• [Data]
★ ★ ★
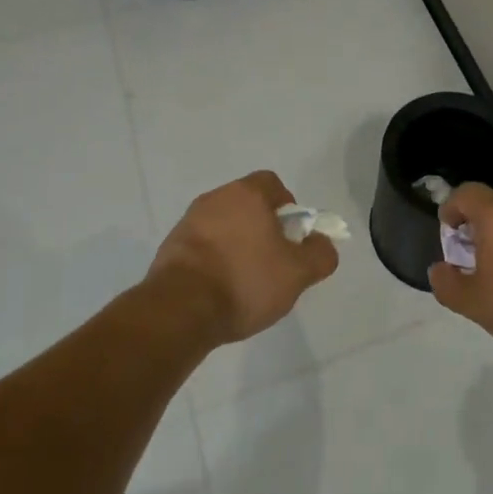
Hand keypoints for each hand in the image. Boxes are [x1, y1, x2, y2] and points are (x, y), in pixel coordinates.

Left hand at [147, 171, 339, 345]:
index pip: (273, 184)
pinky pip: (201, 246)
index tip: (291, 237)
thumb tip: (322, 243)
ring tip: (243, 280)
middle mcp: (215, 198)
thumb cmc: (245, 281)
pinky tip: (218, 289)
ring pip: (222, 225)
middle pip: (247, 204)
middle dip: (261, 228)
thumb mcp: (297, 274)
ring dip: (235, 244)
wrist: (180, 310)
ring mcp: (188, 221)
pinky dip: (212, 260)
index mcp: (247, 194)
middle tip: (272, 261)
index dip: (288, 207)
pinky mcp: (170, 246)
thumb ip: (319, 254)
★ ★ ★
• [What to work on] Go through the entries and retype them exactly, except for the images.

• [Exercise solution]
Hand keypoints for each hand in the image. Boxes are [x1, y1, x2, y2] and points are (x, y), in pixel coordinates.

Left hand at [147, 171, 339, 345]:
index pip: (273, 184)
pinky pip: (201, 246)
index tip: (291, 237)
thumb tip: (322, 243)
ring tip: (243, 280)
middle mcp: (215, 198)
thumb cmc: (245, 281)
pinky tip: (218, 289)
ring pip: (222, 225)
middle pip: (247, 204)
middle dip: (261, 228)
thumb mcp: (297, 274)
ring dip: (235, 244)
wrist: (180, 310)
ring mcp: (188, 221)
pinky dip: (212, 260)
index mcp: (247, 194)
middle tip: (272, 261)
index dip: (288, 207)
pinky mcp: (170, 246)
thumb ip: (319, 254)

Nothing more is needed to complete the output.